PROBLEM SET –
• a. Copy everything in the dissertation proposal from "Date: April 10, 2001" down to "requirements and constraints.".
• b. Answer these questions from the dissertation proposal:
(i) What date does it carry?
(ii) What is the name of the authors' own low-power synchronization scheme?
(iii) Which department is listed under the author's name?

PASSAGE SHOWN –
..........

Dissertation Proposal

Jeremy Elson
Department of Computer Science
University of California, Los Angeles
Los Angeles, CA, 90095

Date: April 10, 2001


Time synchronization is a critical piece of infrastructure for any distributed system. Distributed, wireless sensor networks make extensive use of synchronized time in many contexts--for example, in forming TDMA schedules, integrating a time-series of proximity detections into a velocity estimate, in detecting redundant detections of a phenomenon from multiple sensors, and in distributed beamforming systems. The variety of uses leads to highly varied and non-standard requirements in the scope, lifetime, and maximum error of the synchronization achieved, as well as the time and energy required to achieve it. Existing time synchronization methods were not created with wireless sensor networks in mind, and need to be extended or redesigned to meet the new requirements and constraints.

Our proposed work centers around the development of new time synchronization methods, their characterization according to metrics relevant to wireless sensor networks, and a proof-of-concept implementation of an application that makes use of our synchronization primitives. In this proposal, we first describe a number of metrics that we have found useful for the characterization of time synchronization services. Using these metrics, we describe existing services, and compare them to the synchronization requirements of future sensor networks. We also present an implementation of our own low-power synchronization scheme, post-facto synchronization, and describe an experiment that characterizes its performance for creating short-lived and localized but high-precision synchronization using very little energy. Finally, we describe our work plan.

..........

DATA SHOWN –

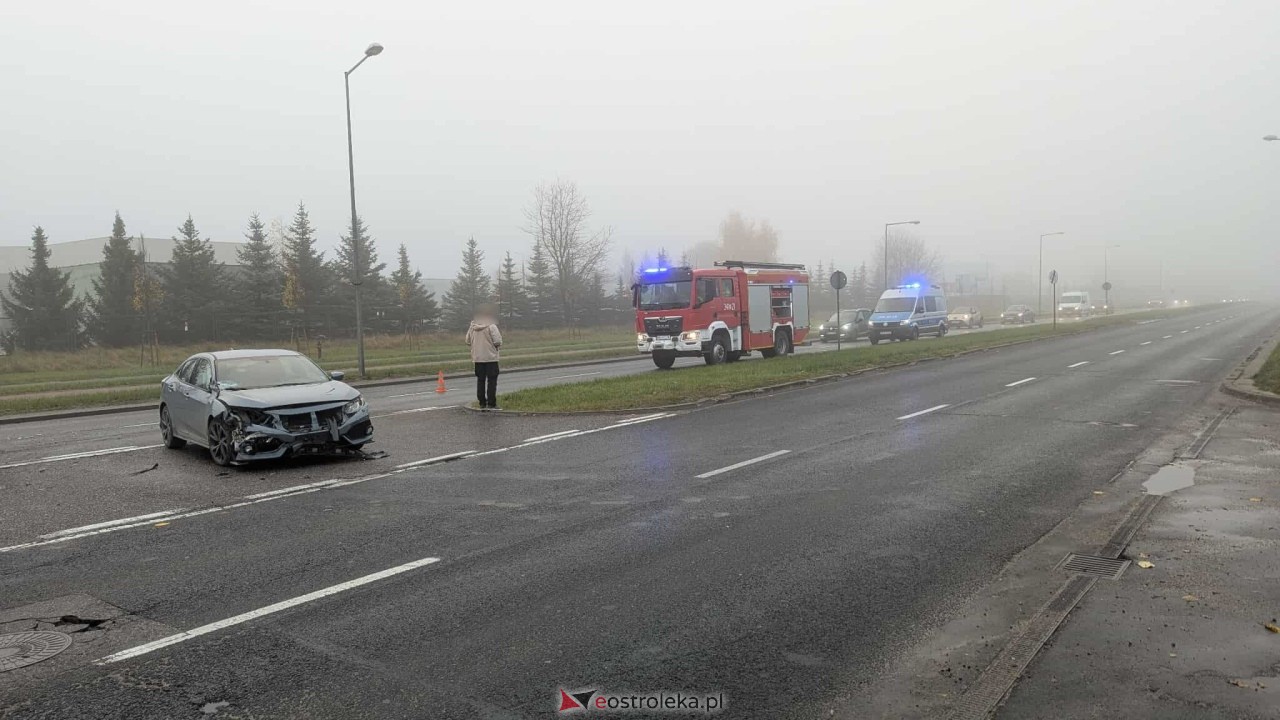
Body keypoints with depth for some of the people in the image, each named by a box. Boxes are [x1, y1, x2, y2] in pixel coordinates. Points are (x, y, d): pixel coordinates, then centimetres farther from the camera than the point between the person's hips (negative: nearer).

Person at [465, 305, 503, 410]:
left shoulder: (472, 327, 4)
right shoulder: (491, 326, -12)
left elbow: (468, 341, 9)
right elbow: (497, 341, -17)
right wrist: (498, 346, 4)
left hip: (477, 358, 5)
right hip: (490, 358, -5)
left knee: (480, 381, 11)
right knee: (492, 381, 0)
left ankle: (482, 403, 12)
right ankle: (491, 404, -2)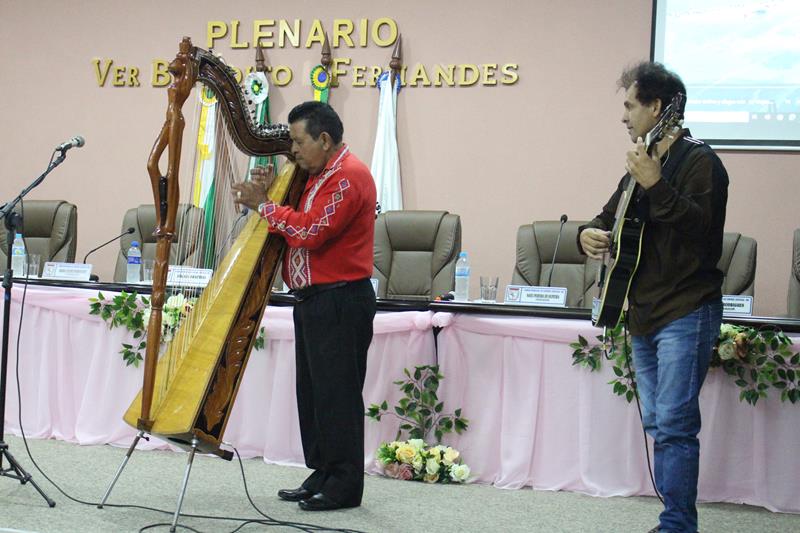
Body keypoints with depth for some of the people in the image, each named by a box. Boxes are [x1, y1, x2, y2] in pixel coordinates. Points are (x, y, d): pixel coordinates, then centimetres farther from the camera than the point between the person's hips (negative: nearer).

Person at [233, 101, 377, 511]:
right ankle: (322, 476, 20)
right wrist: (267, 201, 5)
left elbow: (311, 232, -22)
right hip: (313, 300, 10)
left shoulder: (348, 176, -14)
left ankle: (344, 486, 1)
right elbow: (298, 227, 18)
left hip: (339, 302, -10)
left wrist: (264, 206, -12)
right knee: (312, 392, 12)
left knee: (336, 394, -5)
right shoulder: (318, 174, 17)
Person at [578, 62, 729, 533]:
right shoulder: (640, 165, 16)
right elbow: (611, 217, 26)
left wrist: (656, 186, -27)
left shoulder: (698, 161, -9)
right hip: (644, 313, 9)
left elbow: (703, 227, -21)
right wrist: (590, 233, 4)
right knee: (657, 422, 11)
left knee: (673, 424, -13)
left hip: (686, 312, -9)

..........

OUTPUTS BY TASK –
• a.
Date: April 10, 2001


Time synchronization is a critical piece of infrastructure for any distributed system. Distributed, wireless sensor networks make extensive use of synchronized time in many contexts--for example, in forming TDMA schedules, integrating a time-series of proximity detections into a velocity estimate, in detecting redundant detections of a phenomenon from multiple sensors, and in distributed beamforming systems. The variety of uses leads to highly varied and non-standard requirements in the scope, lifetime, and maximum error of the synchronization achieved, as well as the time and energy required to achieve it. Existing time synchronization methods were not created with wireless sensor networks in mind, and need to be extended or redesigned to meet the new requirements and constraints.

• b.
(i) April 10, 2001
(ii) Post-facto synchronization
(iii) Department of Computer Science